AUTHOR=Xv Yichuan , Chen Jiaxu , Lin Jiang TITLE=Gut microbiota and functional dyspepsia: a two-sample Mendelian randomization study JOURNAL=Frontiers in Microbiology VOLUME=15 YEAR=2024 URL=https://www.frontiersin.org/journals/microbiology/articles/10.3389/fmicb.2024.1377392 DOI=10.3389/fmicb.2024.1377392 ISSN=1664-302X ABSTRACT=Background

Numerous studies have established that alterations in the gut microbiota (GM) constitute an embedded mechanism in functional dyspepsia (FD). However, the specific GM taxa implicated in the pathological process of FD have remained unclear.

Methods

A two-sample Mendelian randomization analysis was initially conducted to examine the causal relationships between GM and FD, utilizing GWAS data from the MiBioGen Consortium (18,340 cases) and FinnGenn (8,875 cases vs. 320,387 controls).
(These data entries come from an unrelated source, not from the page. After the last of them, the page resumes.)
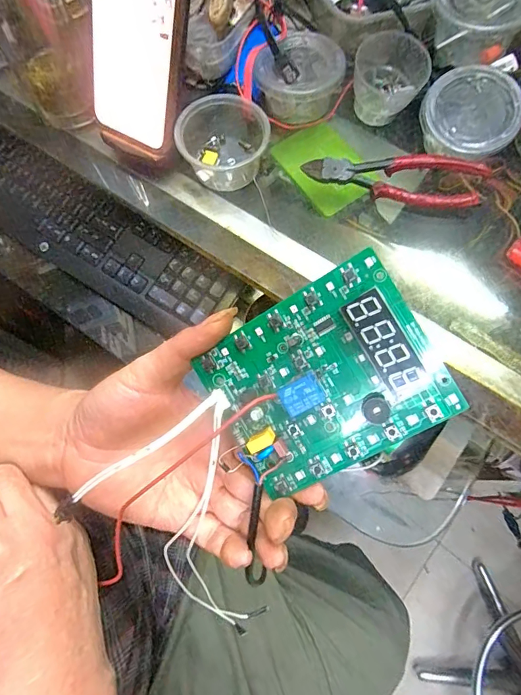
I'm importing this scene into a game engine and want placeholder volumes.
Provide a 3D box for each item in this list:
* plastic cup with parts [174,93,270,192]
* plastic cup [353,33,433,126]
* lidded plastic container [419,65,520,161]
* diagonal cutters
[{"bbox_3d":[-0.032,-0.183,0.359,0.076,0.047,0.072,-1,73,2],"label":"plastic cup with parts"},{"bbox_3d":[0.116,-0.244,0.367,0.061,0.050,0.058,-1,73,2],"label":"plastic cup"},{"bbox_3d":[0.179,-0.196,0.357,0.075,0.042,0.072,-2,89,15],"label":"lidded plastic container"},{"bbox_3d":[0.116,-0.149,0.356,0.151,0.013,0.043,11,74,5],"label":"diagonal cutters"}]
The MR study primarily employed the inverse-variance weighted (IVW) method. Sensitivity analyses were performed to test for heterogeneity and pleiotropy. Single-nucleotide polymorphisms of causal GM taxa were mapped to genes, which were subsequently assessed for causal relationships with FD employing the same methodology.

Results

IVW results revealed that the genus Clostridium innocuum group (OR: 1.12, 95% CI: 1.02–1.24, P = 0.020) and genus Ruminiclostridium 9 were positively associated with FD risk (OR: 1.27, 95% CI: 1.03–1.57, P = 0.028), while the genus Lachnospiraceae FCS020 group tended to exert a negative effect on FD risk (OR = 0.84, 95% CI: 0.73–0.98, P = 0.023). Among GM-related genes, a notable association was observed between RSRC1 and increased FD risk (OR = 1.13, 95% CI: 1.07–1.20, P < 0.001). In sensitivity analyses, no significant pleiotropy or heterogeneity of the results was found.

Conclusions

This study furnished evidence for distinct effects of specific GM taxa on FD risk and hinted at a potential biological mechanism, thereby offering theoretical underpinning for future microbiotherapy of FD.